Directions for this task: Quote all lines below exactly. Images stay out.

──────── Materials provided ────────

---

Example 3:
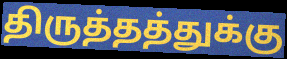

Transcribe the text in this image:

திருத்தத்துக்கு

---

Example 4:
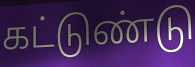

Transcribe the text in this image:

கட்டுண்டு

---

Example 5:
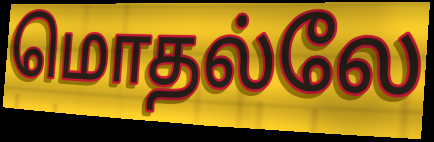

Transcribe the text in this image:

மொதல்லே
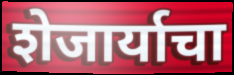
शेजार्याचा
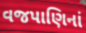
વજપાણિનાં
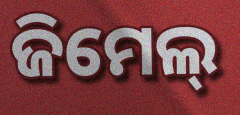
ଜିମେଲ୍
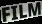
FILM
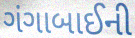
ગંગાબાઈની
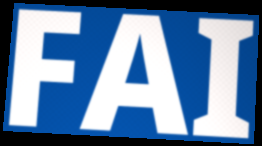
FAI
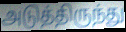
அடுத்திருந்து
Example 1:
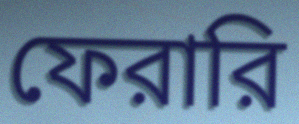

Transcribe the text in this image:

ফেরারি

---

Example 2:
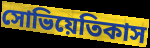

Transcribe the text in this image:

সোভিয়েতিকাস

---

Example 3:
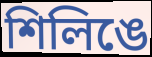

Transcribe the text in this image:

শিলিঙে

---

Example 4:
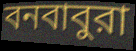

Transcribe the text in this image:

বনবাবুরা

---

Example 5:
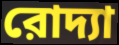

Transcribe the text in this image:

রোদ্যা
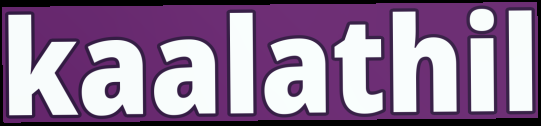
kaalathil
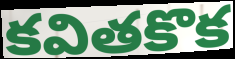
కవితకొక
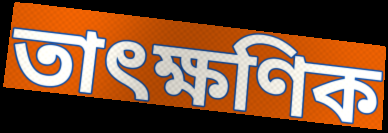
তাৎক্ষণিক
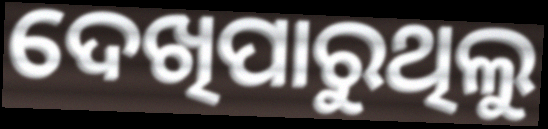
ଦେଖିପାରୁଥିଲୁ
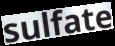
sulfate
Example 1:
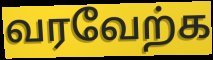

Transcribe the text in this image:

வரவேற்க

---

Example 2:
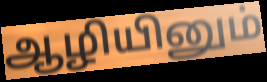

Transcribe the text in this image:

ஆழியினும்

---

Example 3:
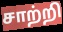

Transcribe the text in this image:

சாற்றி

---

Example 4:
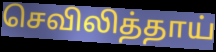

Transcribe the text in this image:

────────

Response for this exercise:
---

Example 3:

Transcribe the text in this image:

திருத்தத்துக்கு

---

Example 4:

Transcribe the text in this image:

கட்டுண்டு

---

Example 5:

Transcribe the text in this image:

மொதல்லே
शेजार्याचा
વજપાણિનાં
ଜିମେଲ୍
FILM
ગંગાબાઈની
FAI
அடுத்திருந்து
Example 1:

Transcribe the text in this image:

ফেরারি

---

Example 2:

Transcribe the text in this image:

সোভিয়েতিকাস

---

Example 3:

Transcribe the text in this image:

শিলিঙে

---

Example 4:

Transcribe the text in this image:

বনবাবুরা

---

Example 5:

Transcribe the text in this image:

রোদ্যা
kaalathil
కవితకొక
তাৎক্ষণিক
ଦେଖିପାରୁଥିଲୁ
sulfate
Example 1:

Transcribe the text in this image:

வரவேற்க

---

Example 2:

Transcribe the text in this image:

ஆழியினும்

---

Example 3:

Transcribe the text in this image:

சாற்றி

---

Example 4:

Transcribe the text in this image:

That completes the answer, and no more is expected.